Below is some information about invoice finance / Factoring or for further information, please contact North Capital Finance to discuss:
How does it work?
Valid invoices are provided to the financier who provides in most cases 80% of the outstanding funds to the borrower while holding back 20% to cover interest and fees, Once the debtor pays the invoice, the remaining funds are returned to the borrower minus any fees and interest.
With many industries having 30, 60 & 90 day finance terms on their invoice, Factoring has become a valuable method of managing cash flow and financing without the need to provide physical securities such as property or a GSA (General Security Agreement)
What can I borrow up to?
Factoring can at times be a costly way of financing if it is a once off and most financiers that supply this facility charge an upfront fee that can outweigh the benefits of the facility if it is not used for higher levels of funds and on a regular basis.
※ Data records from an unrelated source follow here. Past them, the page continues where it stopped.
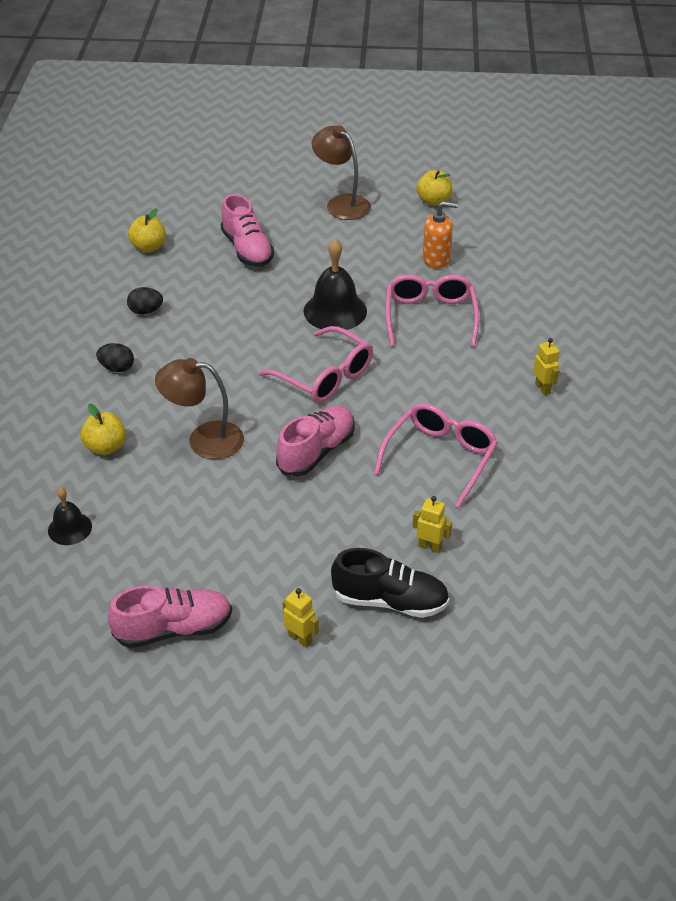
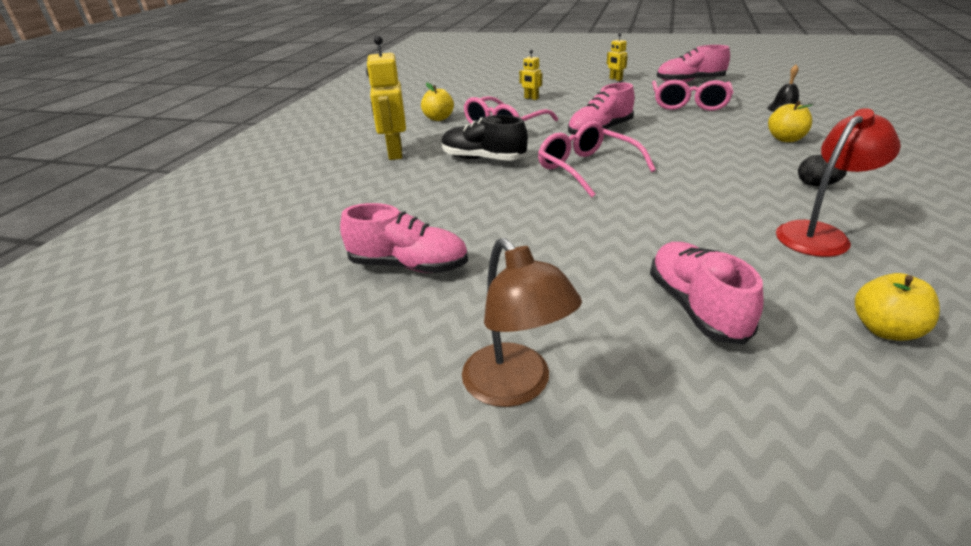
camera: 165 degrees left, 10 degrees down
(146, 311) = (820, 234): black egg -> red lamp
(204, 440) = (697, 139): brown lamp -> none
(335, 311) = (566, 218): black bell -> none
(390, 601) = (562, 86): black shoe -> black shoe (483, 159)
(430, 316) = (458, 206): pink glasses -> pink glasses (689, 104)
(434, 201) = (340, 369): yellow apple -> yellow apple (438, 118)
(436, 259) = (408, 266): orange soap dispenser -> pink shoe
(543, 388) = (394, 153): yellow robot -> yellow robot, size x1.95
That being said, there is no real limit to what you can borrow. If you are needing something like invoice finance but find the cost too high, look into Short Term Finance
Are there any downsides?
As discussed, factoring can come with high initial fees which unless utilised correctly can outweigh the benefits, due to funds being recouped from debtors, with full service facilities they will generally be notified of the transaction and the funds owed will need to be paid via the financiers accounts.
Can I use any invoice?
The financier may not accept just any invoice, there are checks done that insure that the financier is protected against invoices that may not be paid (bad debtors). However this is all done in the background and you will not be required to provide any of this information, and again larger invoices are recommended due to the initial costs.
If your business works on large projects and is paid via progressive payments this may make it more difficult to obtain invoice finance but no impossible. Progressive payments are a high risk due to the need to finance the work on an incomplete job, so should the project fall over or payments are held back the invoice may not end up being paid.